Next to your house, buying a luxury or exotic car can be your second biggest investment. The cost of buying this kind of car can be high, especially when you add in the luxury tax, destination charges and dealer preparation charges, plus sales tax on the retail price you pay. Also, expect to pay higher auto insurance rates, depending on where you live. That’s the bad news.

The good news is, there are some remarkably good values when you consider buying a quality, previously owned, high – end luxury or exotic car. Most people are apprehensive about buying a car a couple of years old or older, but if you do your homework, you can save thousands of dollars on the price of the car, luxury tax, sales tax and auto insurance.

Finding the right previously owned luxury or exotic car takes time and patience.

RULE #1: ALWAYS have the car checked out by a qualified mechanic who specializes in the type of car you are looking to purchase. Choose a mechanic who will look for frame damage and previous body damage, as well as perform a thorough inspection of these key areas:

Lubrication – Fuel – Air Conditioning & Heating – Front Suspension – Brakes – Final Drive – Engine Instruments – Ignition – Lights – Cooling System – Rear Suspension – Drive Line – Steering Diesel (if applicable) – Starting – Differential – Transmission – Electrical – Tires & Wheels Electrical Accessories – Visibility – Exhaust

The ideal buy is from the original owner who has all of the service records to accompany the car. If this is your preliminary observation, then you have made a great head start. At Monaco Motors, we go through all of the cars that we put up for sale. We fix whatever needs fixing, then we sell the cars.

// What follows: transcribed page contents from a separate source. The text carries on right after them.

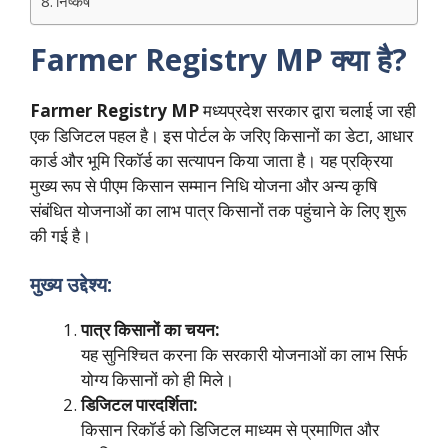
निष्कर्ष
Farmer Registry MP क्या है?
Farmer Registry MP
मध्यप्रदेश सरकार द्वारा चलाई जा रही
एक डिजिटल पहल है। इस पोर्टल के जरिए किसानों का डेटा, आधार
कार्ड और भूमि रिकॉर्ड का सत्यापन किया जाता है। यह प्रक्रिया
मुख्य रूप से पीएम किसान सम्मान निधि योजना और अन्य कृषि
संबंधित योजनाओं का लाभ पात्र किसानों तक पहुंचाने के लिए शुरू
की गई है।
मुख्य उद्देश्य:
पात्र किसानों का चयन:
यह सुनिश्चित करना कि सरकारी योजनाओं का लाभ सिर्फ
योग्य किसानों को ही मिले।
डिजिटल पारदर्शिता:
किसान रिकॉर्ड को डिजिटल माध्यम से प्रमाणित और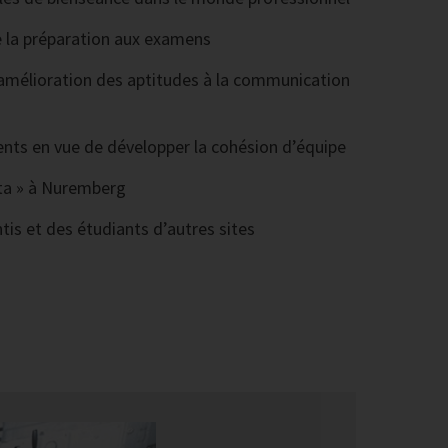
de la préparation aux examens
’amélioration des aptitudes à la communication
nts en vue de développer la cohésion d’équipe
enta » à Nuremberg
is et des étudiants d’autres sites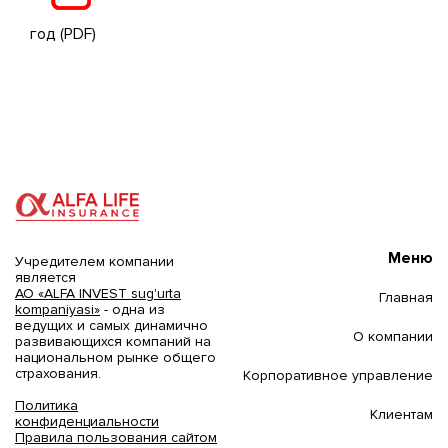
год
(PDF)
Меню
Учредителем компании
является
АО «ALFA INVEST sug'urta
Главная
kompaniyasi»
- одна из
ведущих и самых динамично
О компании
развивающихся компаний на
национальном рынке общего
страхования.
Корпоративное управление
Политика
Клиентам
конфиденциальности
Правила пользования сайтом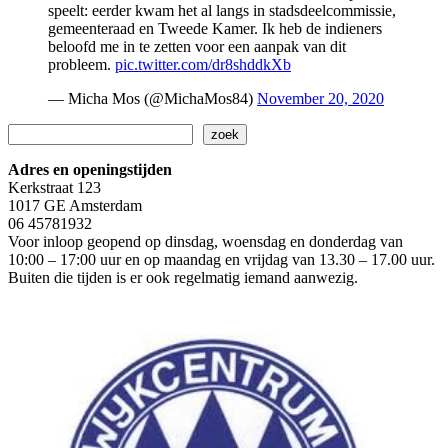
speelt: eerder kwam het al langs in stadsdeelcommissie,
gemeenteraad en Tweede Kamer. Ik heb de indieners
beloofd me in te zetten voor een aanpak van dit
probleem.
pic.twitter.com/dr8shddkXb
— Micha Mos (@MichaMos84)
November 20, 2020
Zoeken
zoek
Adres en openingstijden
Kerkstraat 123
1017 GE Amsterdam
06 45781932
Voor inloop geopend op dinsdag, woensdag en donderdag van
10:00 – 17:00 uur en op maandag en vrijdag van 13.30 – 17.00 uur.
Buiten die tijden is er ook regelmatig iemand aanwezig.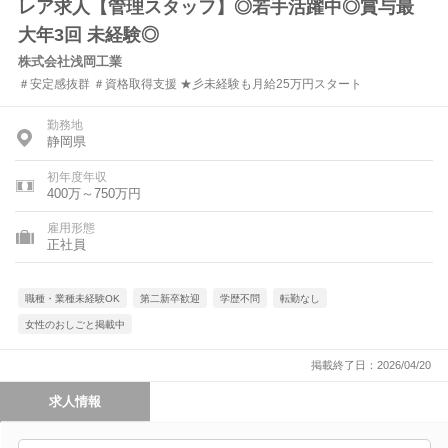
レア求人【管理スタッフ】◎若手活躍中◎賞与最
大年3回 未経験◎
株式会社浅岡工業
＃安定感抜群 ＃資格取得支援 ★彡未経験も月給25万円スタート
勤務地
静岡県
初年度年収
400万～750万円
雇用形態
正社員
職種・業種未経験OK
第二新卒歓迎
学歴不問
転勤なし
女性のおしごと掲載中
掲載終了日：2026/04/20
求人情報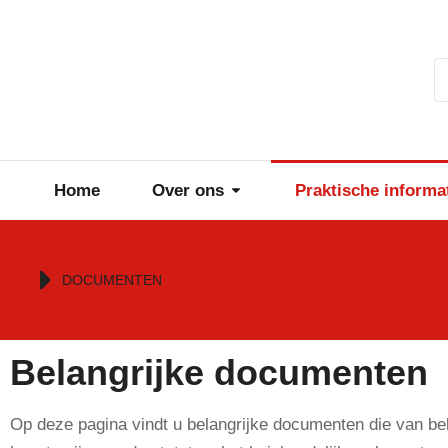
Home
Over ons
Praktische informa
Je bent hier:
DOCUMENTEN
Belangrijke documenten
Op deze pagina vindt u belangrijke documenten die van belan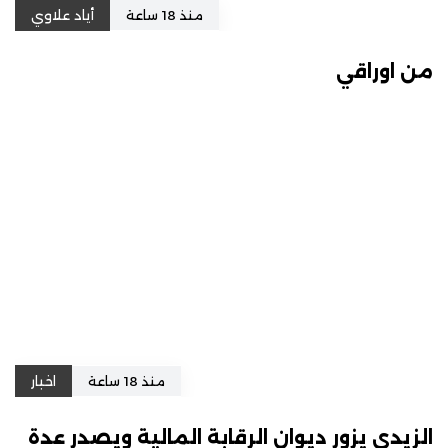
منذ 18 ساعة
أياد علاوي
من اوراقي
منذ 18 ساعة
اخبار
الزيدي يزور ديوان الرقابة المالية ويصدر عدة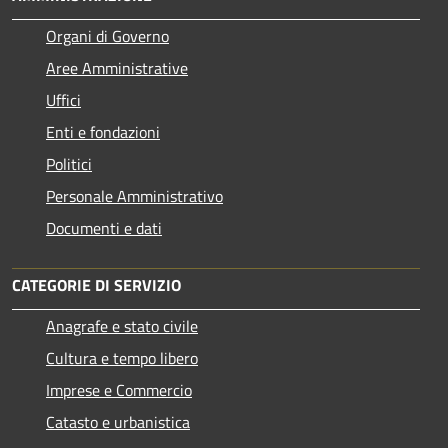
Organi di Governo
Aree Amministrative
Uffici
Enti e fondazioni
Politici
Personale Amministrativo
Documenti e dati
CATEGORIE DI SERVIZIO
Anagrafe e stato civile
Cultura e tempo libero
Imprese e Commercio
Catasto e urbanistica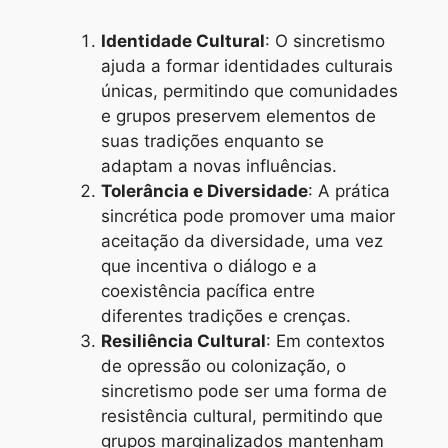
Identidade Cultural
: O sincretismo
ajuda a formar identidades culturais
únicas, permitindo que comunidades
e grupos preservem elementos de
suas tradições enquanto se
adaptam a novas influências.
Tolerância e Diversidade
: A prática
sincrética pode promover uma maior
aceitação da diversidade, uma vez
que incentiva o diálogo e a
coexistência pacífica entre
diferentes tradições e crenças.
Resiliência Cultural
: Em contextos
de opressão ou colonização, o
sincretismo pode ser uma forma de
resistência cultural, permitindo que
grupos marginalizados mantenham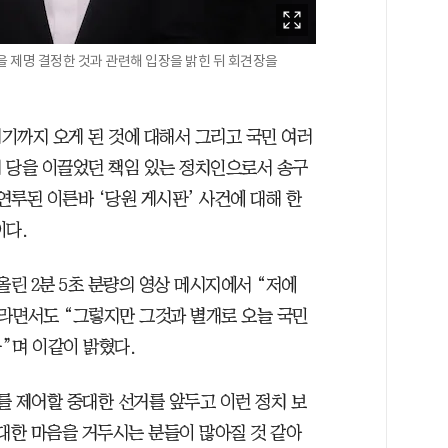
을 제명 결정한 것과 관련해 입장을 밝힌 뒤 회견장을
여기까지 오게 된 것에 대해서 그리고 국민 여러
 당을 이끌었던 책임 있는 정치인으로서 송구
 연루된 이른바 ‘당원 게시판’ 사건에 대해 한
이다.
올린 2분 5초 분량의 영상 메시지에서 “저에
라면서도 “그렇지만 그것과 별개로 오늘 국민
”며 이같이 밝혔다.
를 제어할 중대한 선거를 앞두고 이런 정치 보
 대한 마음을 거두시는 분들이 많아질 것 같아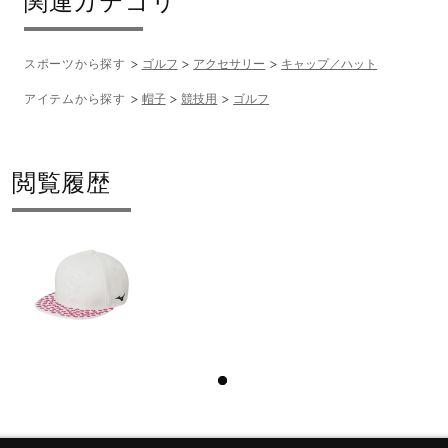
関連カテゴリ
スポーツから探す
ゴルフ
アクセサリー
キャップ／ハット
アイテムから探す
帽子
競技用
ゴルフ
閲覧履歴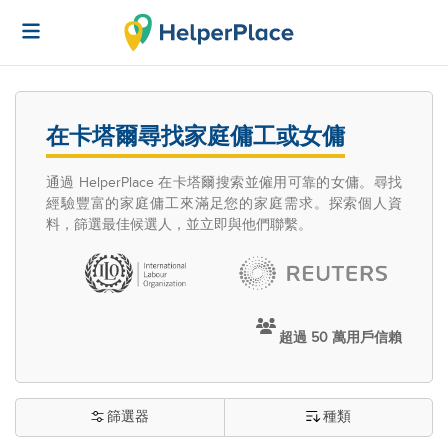
在卡塔爾尋找家庭傭工或女傭
通過 HelperPlace 在卡塔爾搜索並僱用可靠的女傭。尋找
經驗豐富的家庭傭工來滿足您的家庭需求。探索個人資
料，篩選最佳候選人，並立即與他們聯繫。
超過 50 萬用戶信賴
篩選器
種類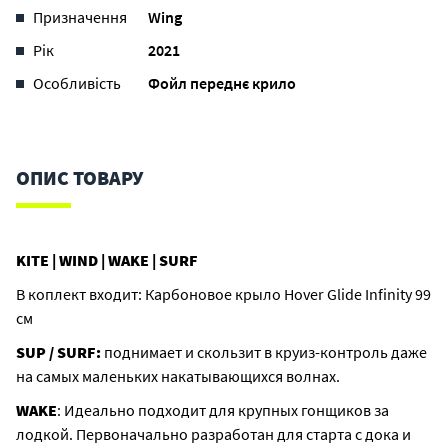
Призначення
Wing
Рік
2021
Особливість
Фойл переднє крило
ОПИС ТОВАРУ
KITE | WIND | WAKE | SURF
В коплект входит: Карбоновое крыло Hover Glide Infinity 99
см
SUP / SURF:
поднимает и скользит в круиз-контроль даже
на самых маленьких накатывающихся волнах.
WAKE
: Идеально подходит для крупных гонщиков за
лодкой. Первоначально разработан для старта с дока и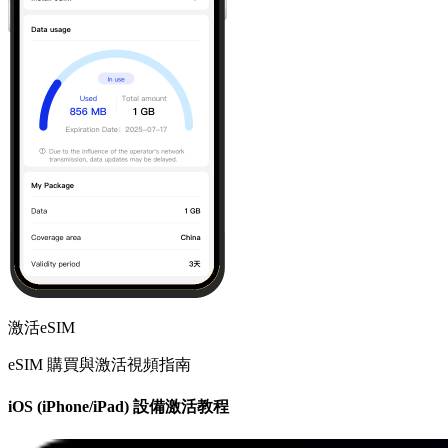
激活eSIM
eSIM 購買與激活視頻指南
iOS (iPhone/iPad) 設備激活教程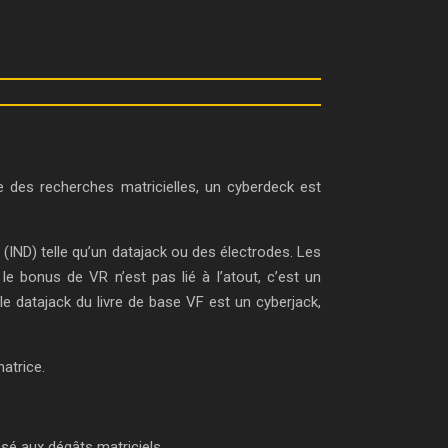
ire des recherches matricielles, un cyberdeck est
t (IND) telle qu’un datajack ou des électrodes. Les
le bonus de VR n’est pas lié à l’atout, c’est un
le datajack du livre de base VF est un cyberjack,
atrice.
osé aux dégâts matriciels.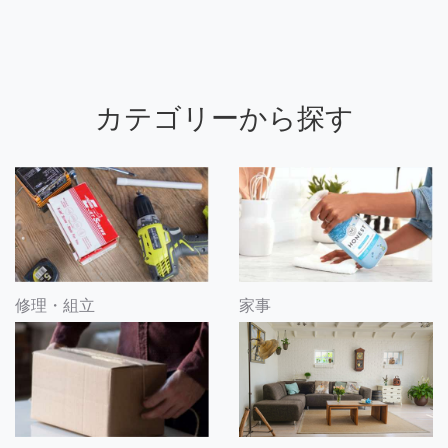
カテゴリーから探す
修理・組立
家事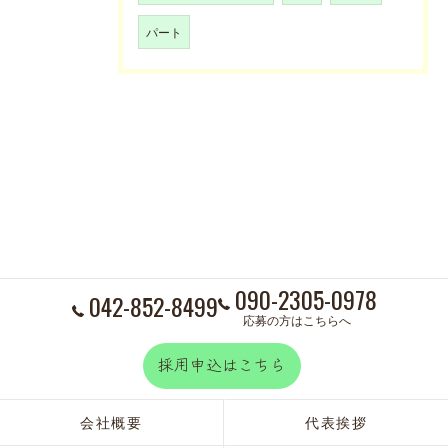
パート
090-2305-0978
042-852-8499
応募の方はこちらへ
採用申込はこちら
会社概要
代表挨拶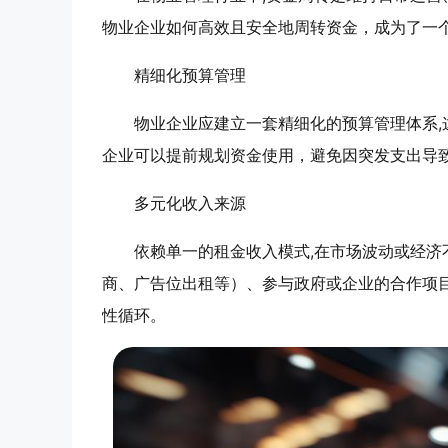
物业企业如何高效且安全地周转资金，成为了一
精细化预算管理
物业企业应建立一套精细化的预算管理体系
企业可以提前规划资金使用，避免因突发支出导
多元化收入来源
依赖单一的租金收入模式,在市场波动或经
商、广告位出租等）、参与政府或企业的合作项
性循环。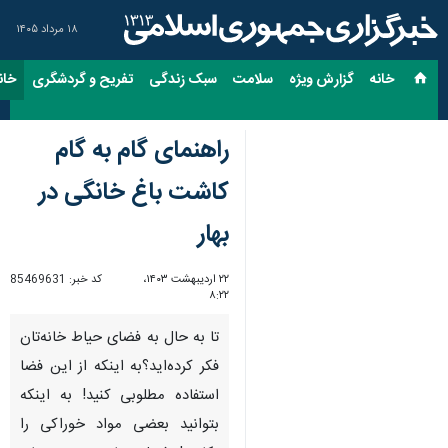
۱۸ مرداد ۱۴۰۵
خانه
گزارش ویژه
سلامت
سبک زندگی
تفریح و گردشگری
خان
راهنمای گام به گام
کاشت باغ خانگی در
بهار
۲۲ اردیبهشت ۱۴۰۳،
کد خبر:
85469631
۸:۲۲
تا به حال به فضای حیاط خانه‌تان
فکر کرده‌اید؟به اینکه از این فضا
استفاده مطلوبی کنید! به اینکه
بتوانید بعضی مواد خوراکی را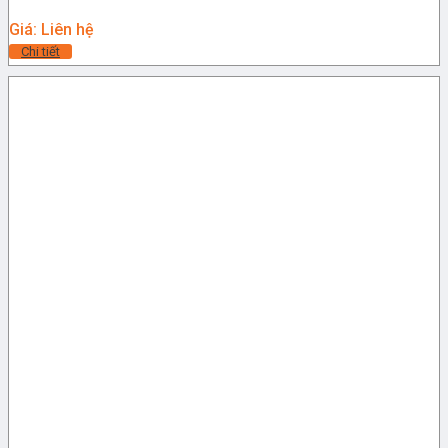
Giá: Liên hệ
Chi tiết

Here are a few questions to ask yourself BEFORE bringing the car to a qualified mechanic for inspection:

Are the door seams evenly spaced? Are the hood and trunk seams even? Do any opening and closing units drag? How are the interior seams? How are the steering wheel stitches (if applicable)? Is the convertible top torn or weathered (if applicable)? Do the paint lines show over spray, indicating previous body work or repainting? Does all the paint match when you look at the car from a distance? Are the bumpers horizontal? Do they have title to the car? Ask if it is clean title, which would mean it is not a salvage title. When you test drive the car, how well does it shift, either manually or automatically? Does the car’s exhaust produce smoke? Have you looked at the car’s service book history? Have you asked for and reviewed the service invoices for work done on the car?

Now that you have done the preliminary work, it’s time to take it to a qualified mechanic who specializes in the type of car you are looking to buy, for a second opinion. Remember, an ounce of prevention is worth a pound of cure and in this case, could mean the difference in thousands of dollars of future repair bills if you buy unwisely. Let the buyer beware.

Note: Wade Lennan has over 28 years experience, servicing BMW, Mercedes, Porsche, Ferrari and Rolls Royce, and is the owner of Monaco Motors in Canoga Park, California.

Is it a good Idea to Let your European car sit for an extended time?
It’s not like aging a bottle of wine. We’re talking about a fine European automobile! Perhaps the worse thing you can do for your car, or yourself, for that matter, is to let your car sit.

Let’s look at the car with its rubbers and fluids. The rubber bushings start to deteriorate without any lubrication. Water pump seals are famous for failing when the car sits unused for extended periods. Ferraris are especially susceptible to this problem.

Depending upon how much time has passed, the gas starts going bad and tarnishing the internal components of the injection system. The tires start to form to the floor and cause flat spots, rot and crack.

Let’s not forget about the little creatures that run around on the ground. They jump up into the engine compartment, make a nest and take up residence! These creatures sharpen their teeth on your expensive wiring and chew it up. So, be good to yourself. Don’t let your valuable investment deteriorate. Preserve your car and your pocketbook by driving your car.

However, if you have to store your car, take it out for a lengthy drive at least twice a month. Start up the engine weekly and let the car warm up. This enables the fluids to circulate throughout the car and help keep those pesky little creatures at bay.